柄の部分に巻いてある皮性の巻口の位置を確認し、作り直してから綺麗なままの穂先を眺め考える。
仇を取るなんて偉そうな事は言えないが、やるだけはやってやる。そう、心に誓い戦いの気配があった方向へと歩き出した。
森の中の落ち葉が積もる腐葉土の上を、音も無く進む。 木立の上からは、葉に溜って集められた大きな水滴が落ちてきて、身体を濡らしていく。
接敵は突然だった。
オーク!!!
2mを軽く超えた、大型2足歩行の豚が立っている。
距離にして10mあるかないか。俺が認識したのと同時に、オークも既に戦闘態勢に入っていた。
オークは、ファルシオンを大型化した様な、巨大な肉切り包丁を構え突っ込んでくる。
「 チッ! 」
軽く舌打ちを入れ、槍の投擲体勢に入る。
これは賭けだ。この化け物に槍を投げると云う戦術知識があれば躱され負けるだろう。
革が巻いてあるグリップを握り、中指を巻口に掛ける。
近付いてくる、オークとの距離を測り助走に移った。
「シィッ!!!」
小さな掛け声と共に投擲された槍は、右回転で回りながら、真っ直ぐにオークの胸元に吸い込まれる。

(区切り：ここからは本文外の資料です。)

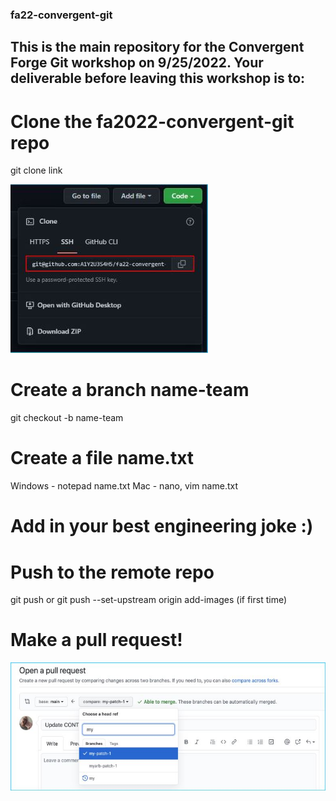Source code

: ### fa22-convergent-git

## This is the main repository for the Convergent Forge Git workshop on 9/25/2022. Your deliverable before leaving this workshop is to:

# Clone the fa2022-convergent-git repo

git clone link

![alt text](https://github.com/A1Y2U3S4H5/fa22-convergent-git/blob/main/Images/clone.JPG)

# Create a branch name-team

git checkout -b name-team

# Create a file name.txt

Windows - notepad name.txt
Mac - nano, vim name.txt

# Add in your best engineering joke :)

# Push to the remote repo

git push or git push --set-upstream origin add-images (if first time)

# Make a pull request!

![alt text](https://github.com/A1Y2U3S4H5/fa22-convergent-git/blob/main/Images/pr.JPG)

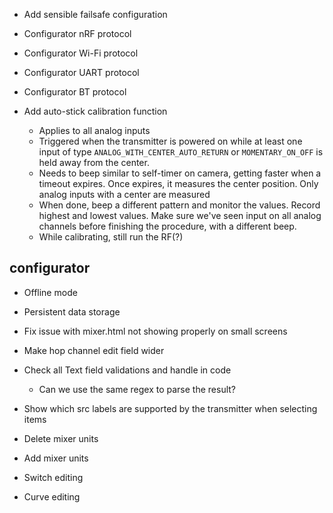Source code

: - Add sensible failsafe configuration

- Configurator nRF protocol
- Configurator Wi-Fi protocol
- Configurator UART protocol
- Configurator BT protocol

- Add auto-stick calibration function
    - Applies to all analog inputs
    - Triggered when the transmitter is powered on while at least one input
      of type `ANALOG_WITH_CENTER_AUTO_RETURN` or `MOMENTARY_ON_OFF` is
      held away from the center.
    - Needs to beep similar to self-timer on camera, getting faster when a
      timeout expires. Once expires, it measures the center position.
      Only analog inputs with a center are measured
    - When done, beep a different pattern and monitor the values. Record highest
      and lowest values. Make sure we've seen input on all analog channels
      before finishing the procedure, with a different beep.
    - While calibrating, still run the RF(?)


## configurator
- Offline mode
- Persistent data storage

- Fix issue with mixer.html not showing properly on small screens
- Make hop channel edit field wider
- Check all Text field validations and handle in code
  - Can we use the same regex to parse the result?

- Show which src labels are supported by the transmitter when selecting items

- Delete mixer units
- Add mixer units
- Switch editing
- Curve editing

助走から途切れる事なく走りだし、腰の鞘からショートソードを抜き放つた。
中段から、刃を寝かせ横構えで振り被り、相手の間合い 直前でサイドステップ。
胸に槍が突き刺さったままのオークは、無理な体勢からの斬撃を豪快に空振り、胴が無防備に晒される。
その腹を目掛け、横構えからショートソードを振り抜く。
「斬れた???」
斬った手応えが全然ない!!
俺は、急いでオークに向きを変え、構えを取った。
オークは苦悶の表情を浮かべ、肉切り包丁を取り落とし、腹を押さえている。
その手の間からは、腹腔圧によって中身が溢れ出していた。
「ハァ、ハァ、ハァ、ハァ」
緊張から解放された疲労感のせいか息が切れる。
俺は両膝を地面に付き、屈み込んでいるオークに近付いた。化け物は口から血を流し何事か呻いている。
止めを刺そうと剣を振り上げたが、途中で考え直し止める事にする。
槍の持ち主である、幼い少年の死に顔が目に浮かんだからだ。
「苦しんで死ねばいい」
そう言い残し、疲れた身体を引きずる様にして、その場を離れた。
「…………………………」
2、3歩進み掛けた時、何故か玲奈の悲しんでる顔が思い 浮かび立ち止まる。
…………だよな。こいつ等だって好きで戦ってる訳じゃあ無いんだ。
俺は振り返り、オークの首筋目掛けて剣を一閃させた。
*
「他愛もないな。これなら俺が来る必要もなかった」
農民達は蹴散らされ、既に敗残兵を狩る戦になっていた。 結局、後方待機のままで終わりそうだ。
馬の鞍に、その重みを預けてある刃渡り2m近いロングソードの鏡面仕立ての刃に、不機嫌そうな俺の顔が映っている。
愚かだな。農民も使役されてる化物も。そして俺達の存在も愚物を通り越し災厄になっているのが嗤える。
馬上からは、俺達を恨みながら死んだであろう、死体が 数多く見える。
首に掛けてあるカメオのペンダントに手を掛ける。姉から贈られた御守りを握り締めると心が落ち着いてきた。
帰ろう。
手綱を操作し帰途に着こうとした時、ソイツは森の中から現れた。